Of the entries below, restate word for word only the section that runs from the line with "left ankle: (123, 1342)" to the line with "right knee: (325, 1314)", counting both ends.

◆ Data under study:
☆ ☆ ☆ ☆

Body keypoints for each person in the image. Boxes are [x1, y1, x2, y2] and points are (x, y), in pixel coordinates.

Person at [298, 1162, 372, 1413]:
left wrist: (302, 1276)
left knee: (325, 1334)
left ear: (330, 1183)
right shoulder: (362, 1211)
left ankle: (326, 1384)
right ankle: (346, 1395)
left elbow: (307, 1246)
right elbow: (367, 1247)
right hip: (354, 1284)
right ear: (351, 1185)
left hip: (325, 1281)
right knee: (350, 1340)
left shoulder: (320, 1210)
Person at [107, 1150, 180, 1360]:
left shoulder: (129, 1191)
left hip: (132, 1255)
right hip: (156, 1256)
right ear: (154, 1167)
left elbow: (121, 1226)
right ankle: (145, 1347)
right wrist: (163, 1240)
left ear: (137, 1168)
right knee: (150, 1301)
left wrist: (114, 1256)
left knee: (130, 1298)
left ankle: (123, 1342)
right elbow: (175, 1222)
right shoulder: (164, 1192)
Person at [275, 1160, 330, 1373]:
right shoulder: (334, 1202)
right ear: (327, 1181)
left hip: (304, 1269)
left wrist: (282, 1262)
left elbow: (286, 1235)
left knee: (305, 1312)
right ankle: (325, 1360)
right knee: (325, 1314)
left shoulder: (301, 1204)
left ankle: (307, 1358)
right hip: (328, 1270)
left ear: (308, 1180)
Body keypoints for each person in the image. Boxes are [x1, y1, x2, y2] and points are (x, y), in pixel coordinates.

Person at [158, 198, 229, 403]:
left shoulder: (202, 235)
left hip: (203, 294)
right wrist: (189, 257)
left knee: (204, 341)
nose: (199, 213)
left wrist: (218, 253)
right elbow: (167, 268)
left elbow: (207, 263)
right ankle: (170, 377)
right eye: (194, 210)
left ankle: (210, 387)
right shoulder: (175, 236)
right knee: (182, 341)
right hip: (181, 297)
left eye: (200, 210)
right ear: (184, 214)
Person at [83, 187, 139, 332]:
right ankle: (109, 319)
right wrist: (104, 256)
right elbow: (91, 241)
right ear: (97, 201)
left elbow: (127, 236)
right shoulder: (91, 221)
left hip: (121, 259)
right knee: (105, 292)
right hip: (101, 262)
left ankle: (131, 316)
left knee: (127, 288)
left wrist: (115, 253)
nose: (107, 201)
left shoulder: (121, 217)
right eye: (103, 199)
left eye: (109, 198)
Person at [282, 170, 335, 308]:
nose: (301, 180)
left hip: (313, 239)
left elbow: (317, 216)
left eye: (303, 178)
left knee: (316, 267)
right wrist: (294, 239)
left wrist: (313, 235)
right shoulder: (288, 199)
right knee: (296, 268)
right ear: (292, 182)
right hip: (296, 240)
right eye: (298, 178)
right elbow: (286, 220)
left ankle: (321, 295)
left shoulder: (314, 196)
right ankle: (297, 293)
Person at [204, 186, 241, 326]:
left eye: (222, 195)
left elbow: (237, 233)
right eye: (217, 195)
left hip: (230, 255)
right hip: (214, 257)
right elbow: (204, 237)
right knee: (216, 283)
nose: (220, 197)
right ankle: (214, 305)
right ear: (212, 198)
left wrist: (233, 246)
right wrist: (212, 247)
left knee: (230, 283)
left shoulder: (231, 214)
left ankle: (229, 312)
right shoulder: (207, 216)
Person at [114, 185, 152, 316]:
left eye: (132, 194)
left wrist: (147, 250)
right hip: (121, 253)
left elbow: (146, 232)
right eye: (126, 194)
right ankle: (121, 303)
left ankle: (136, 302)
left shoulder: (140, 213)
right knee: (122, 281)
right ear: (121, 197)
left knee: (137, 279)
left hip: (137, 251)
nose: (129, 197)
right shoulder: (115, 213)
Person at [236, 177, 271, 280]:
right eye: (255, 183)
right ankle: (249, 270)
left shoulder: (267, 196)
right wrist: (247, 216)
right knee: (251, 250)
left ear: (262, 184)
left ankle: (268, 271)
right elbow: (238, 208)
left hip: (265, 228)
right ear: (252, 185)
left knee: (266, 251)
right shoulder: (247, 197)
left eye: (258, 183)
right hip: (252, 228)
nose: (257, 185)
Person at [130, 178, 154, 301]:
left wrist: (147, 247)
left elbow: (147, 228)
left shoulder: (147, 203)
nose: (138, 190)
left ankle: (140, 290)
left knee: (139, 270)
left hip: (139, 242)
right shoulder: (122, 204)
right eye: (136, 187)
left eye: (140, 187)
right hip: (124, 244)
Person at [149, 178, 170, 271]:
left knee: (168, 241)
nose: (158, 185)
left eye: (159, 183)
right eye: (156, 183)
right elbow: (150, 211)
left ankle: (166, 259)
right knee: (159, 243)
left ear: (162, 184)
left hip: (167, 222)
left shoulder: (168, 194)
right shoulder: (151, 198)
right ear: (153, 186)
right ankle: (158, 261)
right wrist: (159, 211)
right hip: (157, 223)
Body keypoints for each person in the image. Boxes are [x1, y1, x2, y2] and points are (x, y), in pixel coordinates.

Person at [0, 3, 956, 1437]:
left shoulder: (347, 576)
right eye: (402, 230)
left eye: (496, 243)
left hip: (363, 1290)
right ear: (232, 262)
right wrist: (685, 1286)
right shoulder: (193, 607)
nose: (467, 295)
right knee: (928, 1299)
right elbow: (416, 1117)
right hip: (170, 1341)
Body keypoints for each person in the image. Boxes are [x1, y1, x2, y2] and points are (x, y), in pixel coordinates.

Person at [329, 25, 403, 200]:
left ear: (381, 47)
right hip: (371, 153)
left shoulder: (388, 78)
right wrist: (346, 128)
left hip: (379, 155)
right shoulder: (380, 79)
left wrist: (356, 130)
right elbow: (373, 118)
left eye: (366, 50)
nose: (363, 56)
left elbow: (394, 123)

☆ ☆ ☆ ☆

◆ Output of the exercise:
left ankle: (123, 1342)
right elbow: (175, 1222)
right shoulder: (164, 1192)
Person at [275, 1160, 330, 1373]:
right shoulder: (334, 1202)
right ear: (327, 1181)
left hip: (304, 1269)
left wrist: (282, 1262)
left elbow: (286, 1235)
left knee: (305, 1312)
right ankle: (325, 1360)
right knee: (325, 1314)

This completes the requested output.